Don’t Forget To Cope

Context is everything.

I love a good laugh. The genuine, in your belly, can’t breathe, can’t stop laughing episodes. Few and far between at this point in time, you might assume, what with all the fun having been sucked out of our lives. But if you’re like me, where you tend to get the giggles at funerals or fall in a heap of chuckles when you’re utterly exhausted, well, chances are life is a ball of laughs at the moment.

The mad kind.

I was reminded of this human tendency to raucous laughter in times of desperation while reading my book today; “My shoulders shook. At first I thought I was going to cry, but then I burst out laughing. All of a sudden, everyone was laughing. Giggles and roars and oceanic tears at the absurdity of it all.” (taken from Suleika Jaouad’s Between Two Kingdoms).

It’s not just me then, I thought. I’m not crazy! Except that I probably am. But is it not fair to say that if you haven’t gone a little crazy by now, you’re probably insane?

It’s weird being in the middle of a pandemic. A lot of the time I feel like Fr. Dougal holding the scalding hot teapot looking for the opportunity to politely interject about being ‘in severe pain Ted’. We’re expected to hold it all together. Wash your hands, wear a facemask – oh, and don’t forget to cope. But isn’t trauma bad for you? As in physically, mentally, emotionally toxic? So I like to let it all out, when it wells up. Having three small children prohibits me from taking to the bed, so I take to the bath and stew it out.

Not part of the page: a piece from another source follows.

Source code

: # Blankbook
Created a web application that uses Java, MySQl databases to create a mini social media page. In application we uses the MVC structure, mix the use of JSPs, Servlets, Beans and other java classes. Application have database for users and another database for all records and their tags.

Every so often I’ll wave my little (metaphorical) red flag at Alan, who, overall, is having a whale of a time without a commute or all that extra travel and has adjusted relatively seamlessly to having his three clingy children (plus clingy wife) right outside his office door. (Often, delightfully, even pawing said door.) He sees me on the cusp of cracking at least once a week. When we were all awaiting the Government’s most recent Covid lockdown update (which coincided with an oncoming full moon, I might add) I described to him how my thoughts were like a swirling riptide. His thoughts, we concluded, had more in common with a fast flowing river – they’re there, he deals with them in the moment and they float off downstream to the ocean of never-to-be-seen-again. End of. Probing for any sign of a fracturing mental state last week, I asked him to show me his panic face – so I could be on alert. To my horror, he revealed that it is exactly the same as his ‘I’ll put on the kettle’ face. He’s an engineer you see, long-renowned for their fact-focussed, problem solving approach to life. I, on the other hand, am an Arts graduate and so dramatically wonder if it is not ever so slightly my duty to fall off the sanity wagon at several points in all of this. Is the point of being human not to feel all the feels and register every emotion, every high and low?

Others you’ll meet will seem fine too. I messaged a friend about going a bit la la any time I get a whiff of a the Government sub-committe on Covid making an announcement and they told me they ‘choose not to let it effect (them)’. Just like that. Fantastic at coping? Or sociopath?

Then there’s the old reliable ‘sure it could be worse’ brigade. Cheers Brendan. I realise my head isn’t on fire, but we’re in the middle of a once-in-a-hundred-year-global-pandemic and I can’t see my friends or family. You can’t deny that things aren’t ever so slightly shite.

Obviously, I don’t believe in becoming all-consumed in the doom and gloom of it all or wallowing in self-pity for prolonged periods. I’m not going to tie myself to an anvil of sadness and throw myself off the deck. But it can’t be any harm to panic just a little bit every now and again. In actual fact it can only be quite cathartic. For those of us prone to panic at any rate.

So I love when I meet the other crazy people. Friends that message me to say they think their heads are about to explode or they feel sad or they don’t know how they feel – they’re just having a crappy day. I want to be among the people that divulge they cried in the cereal aisle at the supermarket or have taken to lying down a lot or talk to the cat a little more than one might think healthy. As the writer Glennon Doyle would say “Those are my people”.

If nothing else we can crazy-laugh together.